(Beginning of Excerpted records)
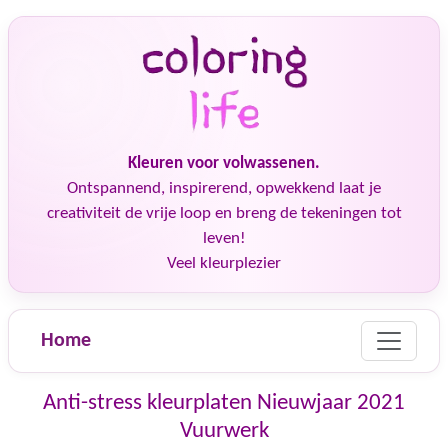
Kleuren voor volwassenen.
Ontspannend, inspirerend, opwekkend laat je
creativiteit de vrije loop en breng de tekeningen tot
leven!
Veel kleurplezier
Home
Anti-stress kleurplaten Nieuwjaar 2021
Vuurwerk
(End of Excerpted records)
Exactly as written, please copy out the whole set of records, skipping images.

* Solution to this exercise *
Kleuren voor volwassenen.
Ontspannend, inspirerend, opwekkend laat je
creativiteit de vrije loop en breng de tekeningen tot
leven!
Veel kleurplezier
Home
Anti-stress kleurplaten Nieuwjaar 2021
Vuurwerk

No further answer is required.